When the Sisters of Charity of Saint Hyacinthe, Québec accepted Father Hevey’s request, they were willing to take on new tasks such as education in addition to their work as sister-nurses. The Grey Nuns grew and changed as the community developed.

Although the religious beliefs of the Grey Nuns are not the primary focus of this exhibit, religious faith and culture are deeply embedded. In order to tell the story of these women and those they served, some attention must be paid to the cultural significance of their faith and its impact on patient care. In her history of the Grey Nuns of Lewiston-Auburn, “The Quiet Revolutionaries, How the Grey Nuns Changed the Social Welfare Paradigm of Lewiston, Maine,” Susan P. Hudson, Ph.D., who served as a consultant for the exhibit, demonstrates that the Grey Nuns developed new paradigms for patient and family care at institutions like St. Mary’s hospital, the Healy Asylum, and the Maison Marcotte. Her research uncovered important statistical and documentary evidence of differences in patient care between St. Mary’s General Hospital and Central Maine General Hospital grounded in cultural and faith tradition. The exhibit builds on Dr. Hudson’s work through analysis of qualitative evidence

about the Grey Nuns’ service, largely taken from oral histories.

The heart of the exhibit “They came, they served. Elles sont venues, elles ont servi” is a collection of interviews with members of the Sisters of Charity by Annette Bourque, former director of marketing for St. Mary’s Hospital and the Sisters of Charity Health System. The interviews represent important documentary evidence of the Grey Nuns and their work. These core interviews are enhanced by a collection of interviews from local area residents about their interactions with the Grey Nuns and their experience with the services the sisters provided. While the exhibit celebrates the work of the Grey Nuns, it is also designed to provide a balance of perspectives on the past and the present, and on this model of healthcare and social services and others.

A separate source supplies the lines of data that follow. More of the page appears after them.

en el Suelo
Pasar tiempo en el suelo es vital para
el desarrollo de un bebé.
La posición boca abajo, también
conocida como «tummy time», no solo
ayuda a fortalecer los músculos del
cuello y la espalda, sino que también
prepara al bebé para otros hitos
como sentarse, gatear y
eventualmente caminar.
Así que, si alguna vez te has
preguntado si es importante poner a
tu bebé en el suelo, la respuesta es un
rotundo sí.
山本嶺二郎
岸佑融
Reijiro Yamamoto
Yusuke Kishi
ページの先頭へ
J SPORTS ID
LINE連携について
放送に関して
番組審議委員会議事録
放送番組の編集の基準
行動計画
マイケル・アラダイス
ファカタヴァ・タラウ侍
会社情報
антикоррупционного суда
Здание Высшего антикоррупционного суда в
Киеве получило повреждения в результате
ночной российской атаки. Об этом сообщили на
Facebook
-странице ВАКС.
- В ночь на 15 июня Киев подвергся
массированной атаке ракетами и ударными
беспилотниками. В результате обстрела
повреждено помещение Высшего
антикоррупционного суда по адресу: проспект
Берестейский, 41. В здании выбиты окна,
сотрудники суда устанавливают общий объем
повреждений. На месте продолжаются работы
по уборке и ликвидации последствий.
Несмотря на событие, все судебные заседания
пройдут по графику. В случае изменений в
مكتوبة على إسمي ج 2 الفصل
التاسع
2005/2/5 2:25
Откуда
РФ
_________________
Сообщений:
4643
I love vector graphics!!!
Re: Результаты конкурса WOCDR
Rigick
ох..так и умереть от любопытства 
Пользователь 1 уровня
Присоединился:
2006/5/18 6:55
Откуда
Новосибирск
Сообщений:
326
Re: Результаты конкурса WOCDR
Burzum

This exhibit is a timely reminder that past groups of immigrants like the Franco Americans faced challenges in maintaining their cultural identity and values not unlike those challenges faced by Somalis, Togolese, Rwandans and other New Mainers in the present. Moreover, social services were equally as important to the support of newly arrived people in the past as they are in the present, however different their configuration in specific time periods.

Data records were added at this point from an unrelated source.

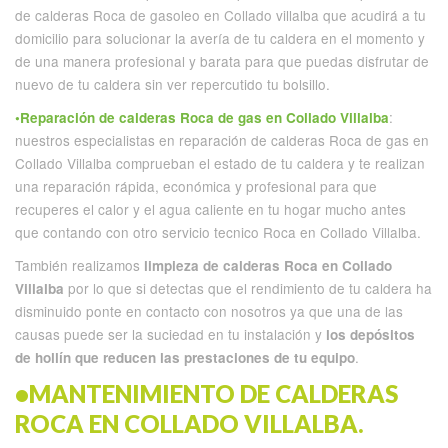
de calderas Roca de gasoleo en Collado villalba que acudirá a tu
domicilio para solucionar la avería de tu caldera en el momento y
de una manera profesional y barata para que puedas disfrutar de
nuevo de tu caldera sin ver repercutido tu bolsillo.
:
•Reparación de calderas Roca de gas en Collado Villalba
nuestros especialistas en reparación de calderas Roca de gas en
Collado Villalba comprueban el estado de tu caldera y te realizan
una reparación rápida, económica y profesional para que
recuperes el calor y el agua caliente en tu hogar mucho antes
que contando con otro servicio tecnico Roca en Collado Villalba.
También realizamos
limpieza de calderas Roca en Collado
por lo que si detectas que el rendimiento de tu caldera ha
Villalba
disminuido ponte en contacto con nosotros ya que una de las
causas puede ser la suciedad en tu instalación y
los depósitos
.
de hollín que reducen las prestaciones de tu equipo
•MANTENIMIENTO DE CALDERAS
ROCA EN COLLADO VILLALBA.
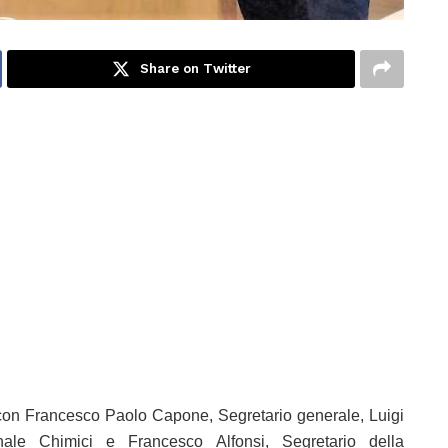
Share on Twitter
con Francesco Paolo Capone, Segretario generale, Luigi
onale Chimici e Francesco Alfonsi, Segretario della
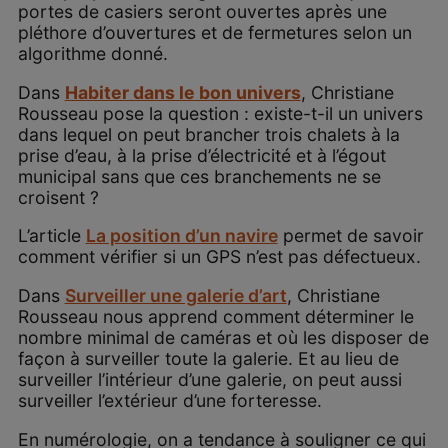
portes de casiers seront ouvertes après une
pléthore d’ouvertures et de fermetures selon un
algorithme donné.
Dans
Habiter dans le bon univers
, Christiane
Rousseau pose la question : existe-t-il un univers
dans lequel on peut brancher trois chalets à la
prise d’eau, à la prise d’électricité et à l’égout
municipal sans que ces branchements ne se
croisent ?
L’article
La position d’un navire
permet de savoir
comment vérifier si un GPS n’est pas défectueux.
Dans
Surveiller une galerie d’art
, Christiane
Rousseau nous apprend comment déterminer le
nombre minimal de caméras et où les disposer de
façon à surveiller toute la galerie. Et au lieu de
surveiller l’intérieur d’une galerie, on peut aussi
surveiller l’extérieur d’une forteresse.
En numérologie, on a tendance à souligner ce qui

The lens of gender enables us to view these women as competent and strong professionals who provided many essential social services from a gendered as well as cultural perspective. The Healy Asylum in Lewiston, for example, needs to be considered as much more than a traditional home for orphaned children. It served as a refuge from domestic violence for some, and as child care center designed to relieve mothers of newborns of some of the childcare and household demands placed on them. The heart of the story that the exhibit tells involves the everyday connection of the nuns to families in the local area, as they served as its “backbone,” thus lending an important social infrastructure to the Franco American community that was distinctive to this culture. Language and religious faith must also be considered.

The exhibit is bi-lingual, with either subtitles or voice-overs used on taped footage.